Astronomy Picture of the Day

Discover the cosmos! Each day a different image or photograph of our fascinating universe is featured, along with a brief explanation written by a professional astronomer.

2014 July 17
See Explanation.  Clicking on the picture will download
 the highest resolution version available.

3D Homunculus Nebula
Science Credit: W. Steffen (UNAM), M. Teodoro, T.I. Madura,
J.H. Groh, T.R. Gull, A. Mehner, M.F. Corcoran, A. Damineli, K. Hamaguchi

Image Credit: NASA, Goddard Space Flight Center/SVS - Inset: NASA, ESA, Hubble SM4 ERO Team

Explanation: If you're looking for something to print with that new 3D printer, try out a copy of the Homunculus Nebula.

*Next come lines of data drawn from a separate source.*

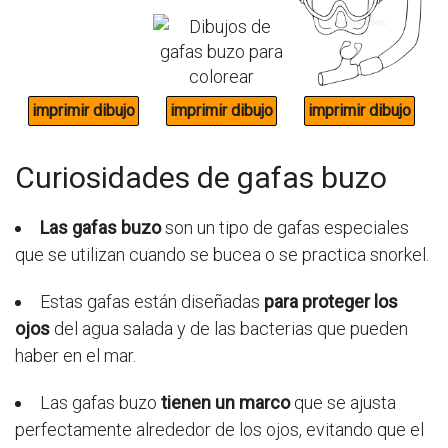
Curiosidades de gafas buzo
Las gafas buzo
son un tipo de gafas especiales
que se utilizan cuando se bucea o se practica snorkel.
Estas gafas están diseñadas
para proteger los
ojos
del agua salada y de las bacterias que pueden
haber en el mar.
Las gafas buzo
tienen un marco
que se ajusta
perfectamente alrededor de los ojos, evitando que el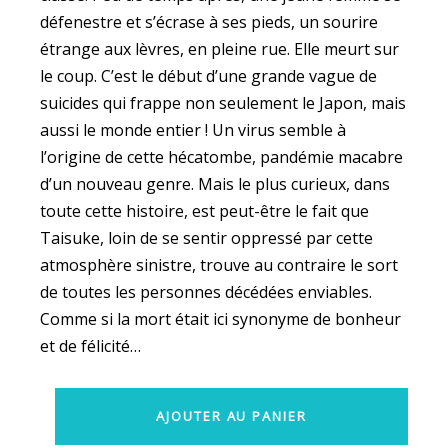
défenestre et s’écrase à ses pieds, un sourire
étrange aux lèvres, en pleine rue. Elle meurt sur
le coup. C’est le début d’une grande vague de
suicides qui frappe non seulement le Japon, mais
aussi le monde entier ! Un virus semble à
l’origine de cette hécatombe, pandémie macabre
d’un nouveau genre. Mais le plus curieux, dans
toute cette histoire, est peut-être le fait que
Taisuke, loin de se sentir oppressé par cette
atmosphère sinistre, trouve au contraire le sort
de toutes les personnes décédées enviables.
Comme si la mort était ici synonyme de bonheur
et de félicité…
AJOUTER AU PANIER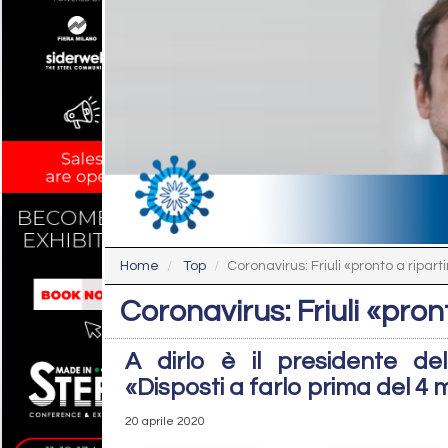
Home
Top
Coronavirus: Friuli «pronto a ripart
Coronavirus: Friuli «pron
A dirlo è il presidente de
«Disposti a farlo prima del 4
20 aprile 2020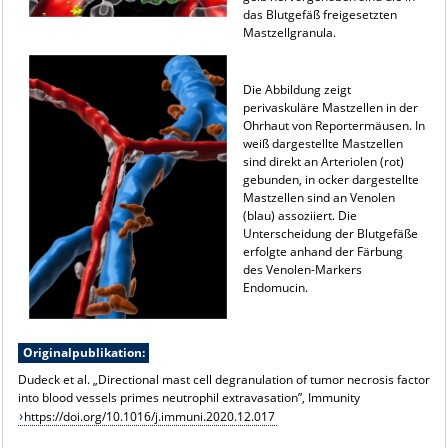
das Blutgefäß freigesetzten
Mastzellgranula.
Die Abbildung zeigt
perivaskuläre Mastzellen in der
Ohrhaut von Reportermäusen. In
weiß dargestellte Mastzellen
sind direkt an Arteriolen (rot)
gebunden, in ocker dargestellte
Mastzellen sind an Venolen
(blau) assoziiert. Die
Unterscheidung der Blutgefäße
erfolgte anhand der Färbung
des Venolen-Markers
Endomucin.
Originalpublikation:
Dudeck et al. „Directional mast cell degranulation of tumor necrosis factor
into blood vessels primes neutrophil extravasation”, Immunity
https://doi.org/10.1016/j.immuni.2020.12.017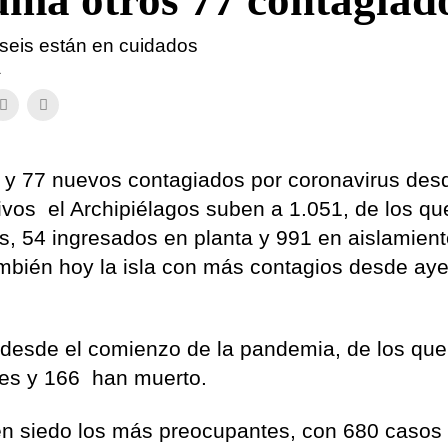
uma otros 77 contagiad
 seis están en cuidados
a
 y 77 nuevos contagiados por coronavirus des
ivos el Archipiélagos suben a 1.051, de los q
s, 54 ingresados en planta y 991 en aislamien
ambién hoy la isla con más contagios desde aye
 desde el comienzo de la pandemia, de los qu
ntes y 166 han muerto.
en siedo los más preocupantes, con 680 casos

The dusty, bipolar cosmic cloud is around 1 light-year across but is slightly scaled down for printing to about 1/4 light-nanosecond or 80 millimeters. The full scale Homunculus surrounds Eta Carinae, famously unstable massive stars in a binary system embedded in the extensive Carina Nebula about 7,500 light-years distant. Between 1838 and 1845, Eta Carinae underwent the Great Eruption becoming the second brightest star in planet Earth's night sky and ejecting the Homunculus Nebula. The new 3D model of the still expanding Homunculus was created by exploring the nebula with the European Southern Observatory's VLT/X-Shooter. That instrument is capable of mapping the velocity of molecular hydrogen gas through the nebula's dust at a fine resolution. It reveals trenches, divots and protrusions, even in the dust obscured regions that face away from Earth. Eta Carinae itself still undergoes violent outbursts, a candidate to explode in a spectacular supernova in the next few million years.